> [Saved data entries]:
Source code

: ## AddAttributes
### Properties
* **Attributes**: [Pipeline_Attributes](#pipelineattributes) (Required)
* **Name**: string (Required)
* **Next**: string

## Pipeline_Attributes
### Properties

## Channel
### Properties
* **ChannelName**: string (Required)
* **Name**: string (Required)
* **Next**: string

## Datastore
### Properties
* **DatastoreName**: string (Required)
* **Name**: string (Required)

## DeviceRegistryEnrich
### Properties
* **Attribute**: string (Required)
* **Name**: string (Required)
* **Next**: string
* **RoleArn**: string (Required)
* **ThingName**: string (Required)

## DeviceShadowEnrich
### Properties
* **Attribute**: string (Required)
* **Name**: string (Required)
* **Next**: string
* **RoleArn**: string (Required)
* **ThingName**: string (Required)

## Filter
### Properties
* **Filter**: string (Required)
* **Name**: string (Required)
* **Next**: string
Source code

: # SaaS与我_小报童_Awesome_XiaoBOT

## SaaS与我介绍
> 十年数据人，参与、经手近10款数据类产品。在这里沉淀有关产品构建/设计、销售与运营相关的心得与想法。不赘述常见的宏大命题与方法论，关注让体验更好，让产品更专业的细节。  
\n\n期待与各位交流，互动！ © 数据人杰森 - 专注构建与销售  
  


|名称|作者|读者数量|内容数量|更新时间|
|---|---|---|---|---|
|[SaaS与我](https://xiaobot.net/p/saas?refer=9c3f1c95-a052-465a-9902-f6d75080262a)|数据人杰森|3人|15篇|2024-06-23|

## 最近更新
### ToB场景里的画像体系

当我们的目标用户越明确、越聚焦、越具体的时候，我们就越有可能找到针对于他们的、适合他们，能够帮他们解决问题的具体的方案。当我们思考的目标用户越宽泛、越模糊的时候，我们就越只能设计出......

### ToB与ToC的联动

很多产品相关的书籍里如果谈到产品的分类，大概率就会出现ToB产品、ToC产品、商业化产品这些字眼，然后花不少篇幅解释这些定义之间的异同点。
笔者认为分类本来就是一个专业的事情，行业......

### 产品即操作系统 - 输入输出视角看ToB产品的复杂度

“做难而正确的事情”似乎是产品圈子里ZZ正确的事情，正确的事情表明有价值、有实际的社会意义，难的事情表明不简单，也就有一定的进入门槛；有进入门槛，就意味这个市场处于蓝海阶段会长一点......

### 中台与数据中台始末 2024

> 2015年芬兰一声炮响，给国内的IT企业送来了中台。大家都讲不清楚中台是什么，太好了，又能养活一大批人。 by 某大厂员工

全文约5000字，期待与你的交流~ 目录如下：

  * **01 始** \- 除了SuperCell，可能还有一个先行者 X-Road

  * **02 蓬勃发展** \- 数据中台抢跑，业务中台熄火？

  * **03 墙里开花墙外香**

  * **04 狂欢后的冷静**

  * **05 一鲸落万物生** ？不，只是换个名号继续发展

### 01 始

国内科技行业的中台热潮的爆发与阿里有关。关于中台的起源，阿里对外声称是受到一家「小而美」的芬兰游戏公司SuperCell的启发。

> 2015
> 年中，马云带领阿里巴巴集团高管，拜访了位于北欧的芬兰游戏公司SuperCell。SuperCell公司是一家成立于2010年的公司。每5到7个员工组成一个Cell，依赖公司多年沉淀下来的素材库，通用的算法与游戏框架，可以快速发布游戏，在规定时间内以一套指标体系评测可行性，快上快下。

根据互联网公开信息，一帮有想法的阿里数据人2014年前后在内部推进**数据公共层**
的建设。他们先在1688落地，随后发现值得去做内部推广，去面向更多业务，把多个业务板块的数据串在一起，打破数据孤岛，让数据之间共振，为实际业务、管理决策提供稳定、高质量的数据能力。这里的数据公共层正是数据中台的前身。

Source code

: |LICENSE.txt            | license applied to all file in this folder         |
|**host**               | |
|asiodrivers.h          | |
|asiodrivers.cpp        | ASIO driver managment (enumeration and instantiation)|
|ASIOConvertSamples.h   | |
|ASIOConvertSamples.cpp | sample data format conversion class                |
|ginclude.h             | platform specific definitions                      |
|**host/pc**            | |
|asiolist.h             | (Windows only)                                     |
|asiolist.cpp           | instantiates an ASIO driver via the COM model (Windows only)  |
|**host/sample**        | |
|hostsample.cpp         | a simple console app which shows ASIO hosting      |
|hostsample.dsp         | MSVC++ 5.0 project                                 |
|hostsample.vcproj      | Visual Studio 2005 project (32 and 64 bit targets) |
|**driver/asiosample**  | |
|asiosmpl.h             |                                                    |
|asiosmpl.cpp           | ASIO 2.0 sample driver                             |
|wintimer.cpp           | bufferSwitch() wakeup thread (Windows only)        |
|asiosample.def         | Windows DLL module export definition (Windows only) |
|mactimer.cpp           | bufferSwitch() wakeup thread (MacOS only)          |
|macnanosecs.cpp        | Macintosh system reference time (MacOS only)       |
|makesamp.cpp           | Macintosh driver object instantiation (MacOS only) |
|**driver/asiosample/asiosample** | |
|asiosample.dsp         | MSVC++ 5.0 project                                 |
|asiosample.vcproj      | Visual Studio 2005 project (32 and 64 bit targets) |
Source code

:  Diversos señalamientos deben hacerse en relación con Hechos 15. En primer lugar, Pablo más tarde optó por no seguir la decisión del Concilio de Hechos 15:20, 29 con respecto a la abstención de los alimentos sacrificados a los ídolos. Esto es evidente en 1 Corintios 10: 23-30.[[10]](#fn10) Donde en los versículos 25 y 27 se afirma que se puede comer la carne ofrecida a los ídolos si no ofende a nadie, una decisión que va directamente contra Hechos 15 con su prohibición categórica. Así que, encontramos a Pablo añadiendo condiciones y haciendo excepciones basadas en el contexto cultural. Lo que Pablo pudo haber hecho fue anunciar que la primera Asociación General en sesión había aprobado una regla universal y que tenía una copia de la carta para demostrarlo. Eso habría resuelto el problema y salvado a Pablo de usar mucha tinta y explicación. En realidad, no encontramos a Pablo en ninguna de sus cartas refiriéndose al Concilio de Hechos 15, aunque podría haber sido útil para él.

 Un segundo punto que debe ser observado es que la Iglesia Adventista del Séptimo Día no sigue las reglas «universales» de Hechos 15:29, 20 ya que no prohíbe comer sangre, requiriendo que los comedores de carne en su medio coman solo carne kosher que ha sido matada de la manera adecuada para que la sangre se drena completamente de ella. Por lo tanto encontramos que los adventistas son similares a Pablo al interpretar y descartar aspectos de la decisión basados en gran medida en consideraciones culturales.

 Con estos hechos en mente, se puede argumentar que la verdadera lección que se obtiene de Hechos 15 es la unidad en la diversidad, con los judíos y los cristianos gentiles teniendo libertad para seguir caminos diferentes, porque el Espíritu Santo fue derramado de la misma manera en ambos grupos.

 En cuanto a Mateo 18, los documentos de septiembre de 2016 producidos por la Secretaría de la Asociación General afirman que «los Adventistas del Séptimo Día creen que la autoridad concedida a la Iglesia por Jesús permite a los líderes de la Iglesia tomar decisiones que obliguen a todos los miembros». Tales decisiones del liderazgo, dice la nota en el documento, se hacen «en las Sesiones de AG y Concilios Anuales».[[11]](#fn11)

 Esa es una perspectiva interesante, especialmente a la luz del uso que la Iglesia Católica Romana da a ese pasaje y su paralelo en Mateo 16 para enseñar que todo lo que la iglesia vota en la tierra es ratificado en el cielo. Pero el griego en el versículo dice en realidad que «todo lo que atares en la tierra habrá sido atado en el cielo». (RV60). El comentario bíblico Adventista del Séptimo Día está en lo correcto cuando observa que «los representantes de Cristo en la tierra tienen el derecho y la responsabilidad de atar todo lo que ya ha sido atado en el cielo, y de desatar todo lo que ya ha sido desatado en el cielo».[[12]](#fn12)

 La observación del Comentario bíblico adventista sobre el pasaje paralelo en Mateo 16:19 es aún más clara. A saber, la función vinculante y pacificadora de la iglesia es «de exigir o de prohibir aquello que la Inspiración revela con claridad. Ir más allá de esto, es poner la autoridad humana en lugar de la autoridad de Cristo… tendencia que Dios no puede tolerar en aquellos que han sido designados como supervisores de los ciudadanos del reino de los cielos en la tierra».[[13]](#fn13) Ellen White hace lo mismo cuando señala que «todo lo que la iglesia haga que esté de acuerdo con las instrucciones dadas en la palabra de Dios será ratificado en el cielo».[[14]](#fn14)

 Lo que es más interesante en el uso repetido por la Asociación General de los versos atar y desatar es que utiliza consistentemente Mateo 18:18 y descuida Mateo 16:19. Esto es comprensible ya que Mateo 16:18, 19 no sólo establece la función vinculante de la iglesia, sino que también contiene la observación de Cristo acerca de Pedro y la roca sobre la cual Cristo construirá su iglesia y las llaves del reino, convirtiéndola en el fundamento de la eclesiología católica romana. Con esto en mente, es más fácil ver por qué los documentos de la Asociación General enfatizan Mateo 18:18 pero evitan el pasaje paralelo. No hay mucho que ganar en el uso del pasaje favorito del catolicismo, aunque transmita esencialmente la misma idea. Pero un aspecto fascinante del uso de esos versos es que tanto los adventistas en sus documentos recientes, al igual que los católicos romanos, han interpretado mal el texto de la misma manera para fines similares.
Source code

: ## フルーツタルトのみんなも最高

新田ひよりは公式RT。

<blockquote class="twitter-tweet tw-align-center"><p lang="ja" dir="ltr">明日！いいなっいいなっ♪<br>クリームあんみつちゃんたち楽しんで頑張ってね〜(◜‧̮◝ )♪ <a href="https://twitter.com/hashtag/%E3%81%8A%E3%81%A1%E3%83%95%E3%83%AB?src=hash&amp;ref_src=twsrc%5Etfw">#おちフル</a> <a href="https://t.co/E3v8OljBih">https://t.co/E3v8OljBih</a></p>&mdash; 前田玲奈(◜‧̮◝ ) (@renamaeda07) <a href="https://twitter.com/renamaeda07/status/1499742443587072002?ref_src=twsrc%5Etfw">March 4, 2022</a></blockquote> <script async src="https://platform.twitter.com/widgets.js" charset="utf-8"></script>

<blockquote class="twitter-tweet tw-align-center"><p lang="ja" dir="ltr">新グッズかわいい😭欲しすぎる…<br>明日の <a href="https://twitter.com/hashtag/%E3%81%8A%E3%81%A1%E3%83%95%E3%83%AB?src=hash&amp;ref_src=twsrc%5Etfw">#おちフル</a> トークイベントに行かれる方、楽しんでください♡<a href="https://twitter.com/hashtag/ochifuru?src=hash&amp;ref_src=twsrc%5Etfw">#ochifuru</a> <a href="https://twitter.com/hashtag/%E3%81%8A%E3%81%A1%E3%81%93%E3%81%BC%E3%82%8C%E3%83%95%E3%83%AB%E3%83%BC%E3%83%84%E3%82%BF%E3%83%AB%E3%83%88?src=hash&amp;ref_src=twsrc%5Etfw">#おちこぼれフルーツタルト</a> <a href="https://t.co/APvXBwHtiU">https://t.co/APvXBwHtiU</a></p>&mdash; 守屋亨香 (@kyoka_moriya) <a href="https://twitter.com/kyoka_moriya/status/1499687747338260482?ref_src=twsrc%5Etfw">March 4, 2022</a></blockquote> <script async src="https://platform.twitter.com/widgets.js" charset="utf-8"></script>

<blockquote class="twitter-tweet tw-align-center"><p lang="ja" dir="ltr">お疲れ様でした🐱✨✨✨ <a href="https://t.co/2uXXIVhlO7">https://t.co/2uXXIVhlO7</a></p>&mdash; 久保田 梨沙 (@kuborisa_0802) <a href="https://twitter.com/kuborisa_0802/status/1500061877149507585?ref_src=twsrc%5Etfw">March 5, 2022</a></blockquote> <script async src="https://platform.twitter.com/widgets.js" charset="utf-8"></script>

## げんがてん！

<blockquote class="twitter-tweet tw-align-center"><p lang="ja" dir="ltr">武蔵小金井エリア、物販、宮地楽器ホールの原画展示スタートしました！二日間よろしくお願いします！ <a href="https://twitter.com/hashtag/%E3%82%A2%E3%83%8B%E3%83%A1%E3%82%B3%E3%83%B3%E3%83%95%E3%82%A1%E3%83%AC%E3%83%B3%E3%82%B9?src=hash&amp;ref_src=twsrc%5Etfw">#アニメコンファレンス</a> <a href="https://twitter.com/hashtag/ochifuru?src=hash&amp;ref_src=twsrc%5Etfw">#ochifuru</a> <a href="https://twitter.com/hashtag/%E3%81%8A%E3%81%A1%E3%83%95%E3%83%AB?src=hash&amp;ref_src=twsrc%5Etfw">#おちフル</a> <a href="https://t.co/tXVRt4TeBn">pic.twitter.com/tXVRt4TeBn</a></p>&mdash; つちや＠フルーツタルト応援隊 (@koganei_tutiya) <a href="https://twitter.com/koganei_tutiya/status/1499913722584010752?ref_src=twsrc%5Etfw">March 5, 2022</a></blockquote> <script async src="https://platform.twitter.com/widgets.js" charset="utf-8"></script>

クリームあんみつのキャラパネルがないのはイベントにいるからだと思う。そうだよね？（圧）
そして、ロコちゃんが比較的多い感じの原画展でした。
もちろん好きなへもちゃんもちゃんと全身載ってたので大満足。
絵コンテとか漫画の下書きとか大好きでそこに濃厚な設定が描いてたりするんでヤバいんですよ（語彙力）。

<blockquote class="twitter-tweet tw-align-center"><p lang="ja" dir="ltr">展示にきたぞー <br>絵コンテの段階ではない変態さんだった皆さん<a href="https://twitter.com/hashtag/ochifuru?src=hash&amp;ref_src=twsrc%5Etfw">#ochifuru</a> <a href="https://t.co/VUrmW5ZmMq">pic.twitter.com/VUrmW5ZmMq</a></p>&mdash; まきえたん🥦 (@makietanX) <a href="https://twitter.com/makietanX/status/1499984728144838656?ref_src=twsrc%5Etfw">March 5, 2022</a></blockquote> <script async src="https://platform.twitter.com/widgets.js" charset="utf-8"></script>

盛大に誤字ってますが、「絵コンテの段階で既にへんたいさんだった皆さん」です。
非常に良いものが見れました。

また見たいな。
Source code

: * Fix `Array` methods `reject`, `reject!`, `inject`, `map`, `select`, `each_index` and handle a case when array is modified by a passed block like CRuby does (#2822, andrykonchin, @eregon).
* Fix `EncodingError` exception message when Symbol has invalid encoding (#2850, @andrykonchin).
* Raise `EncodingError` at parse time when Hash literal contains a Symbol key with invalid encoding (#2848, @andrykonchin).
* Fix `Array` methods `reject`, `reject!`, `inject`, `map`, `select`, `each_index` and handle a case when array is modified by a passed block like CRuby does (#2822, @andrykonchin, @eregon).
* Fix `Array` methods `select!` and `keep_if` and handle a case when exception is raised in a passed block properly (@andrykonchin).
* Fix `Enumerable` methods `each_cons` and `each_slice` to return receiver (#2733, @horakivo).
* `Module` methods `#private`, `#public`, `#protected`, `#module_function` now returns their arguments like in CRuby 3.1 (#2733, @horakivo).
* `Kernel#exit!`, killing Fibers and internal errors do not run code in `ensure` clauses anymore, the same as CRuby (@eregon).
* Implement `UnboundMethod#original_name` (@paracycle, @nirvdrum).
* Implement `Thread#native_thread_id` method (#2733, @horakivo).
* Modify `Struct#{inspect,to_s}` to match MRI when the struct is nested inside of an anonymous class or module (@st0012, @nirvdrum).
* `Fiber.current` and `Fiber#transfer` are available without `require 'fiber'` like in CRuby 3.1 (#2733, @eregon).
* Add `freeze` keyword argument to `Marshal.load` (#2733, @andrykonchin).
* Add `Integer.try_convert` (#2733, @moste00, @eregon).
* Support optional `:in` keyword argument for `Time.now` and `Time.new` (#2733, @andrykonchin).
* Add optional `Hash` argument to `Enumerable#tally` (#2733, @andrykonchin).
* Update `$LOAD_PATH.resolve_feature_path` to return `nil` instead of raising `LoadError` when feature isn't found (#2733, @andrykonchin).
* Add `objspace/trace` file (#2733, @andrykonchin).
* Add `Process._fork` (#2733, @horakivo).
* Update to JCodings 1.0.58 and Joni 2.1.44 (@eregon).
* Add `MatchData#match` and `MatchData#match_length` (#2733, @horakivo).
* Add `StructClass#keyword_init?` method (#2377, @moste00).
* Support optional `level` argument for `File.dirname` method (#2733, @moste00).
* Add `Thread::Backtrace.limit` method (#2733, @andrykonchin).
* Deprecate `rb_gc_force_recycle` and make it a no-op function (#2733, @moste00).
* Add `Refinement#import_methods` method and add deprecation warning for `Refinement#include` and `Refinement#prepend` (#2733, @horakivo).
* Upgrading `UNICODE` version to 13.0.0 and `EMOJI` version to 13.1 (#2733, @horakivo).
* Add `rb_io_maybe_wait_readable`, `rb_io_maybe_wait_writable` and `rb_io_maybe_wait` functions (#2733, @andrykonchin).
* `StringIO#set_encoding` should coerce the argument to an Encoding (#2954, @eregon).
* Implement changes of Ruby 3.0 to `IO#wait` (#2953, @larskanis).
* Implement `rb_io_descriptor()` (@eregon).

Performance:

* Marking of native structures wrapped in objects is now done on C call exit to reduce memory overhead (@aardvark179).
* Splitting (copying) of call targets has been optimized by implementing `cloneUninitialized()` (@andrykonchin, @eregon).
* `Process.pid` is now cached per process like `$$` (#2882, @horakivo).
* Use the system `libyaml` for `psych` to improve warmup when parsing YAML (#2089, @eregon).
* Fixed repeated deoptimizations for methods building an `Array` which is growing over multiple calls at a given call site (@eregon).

> [Directions]:
Please rewrite the records from the line with "### 中台与数据中台始末 2024" up to and including the line with "国内科技行业的中台热潮的爆发" as a JSON list of strings, one string per line, leaving out blank lines.

> [Response for this exercise]:
[
  "### 中台与数据中台始末 2024",
  "> 2015年芬兰一声炮响，给国内的IT企业送来了中台。大家都讲不清楚中台是什么，太好了，又能养活一大批人。 by 某大厂员工",
  "全文约5000字，期待与你的交流~ 目录如下：",
  "  * **01 始** \\- 除了SuperCell，可能还有一个先行者 X-Road",
  "  * **02 蓬勃发展** \\- 数据中台抢跑，业务中台熄火？",
  "  * **03 墙里开花墙外香**",
  "  * **04 狂欢后的冷静**",
  "  * **05 一鲸落万物生** ？不，只是换个名号继续发展",
  "### 01 始",
  "国内科技行业的中台热潮的爆发与阿里有关。关于中台的起源，阿里对外声称是受到一家「小而美」的芬兰游戏公司SuperCell的启发。"
]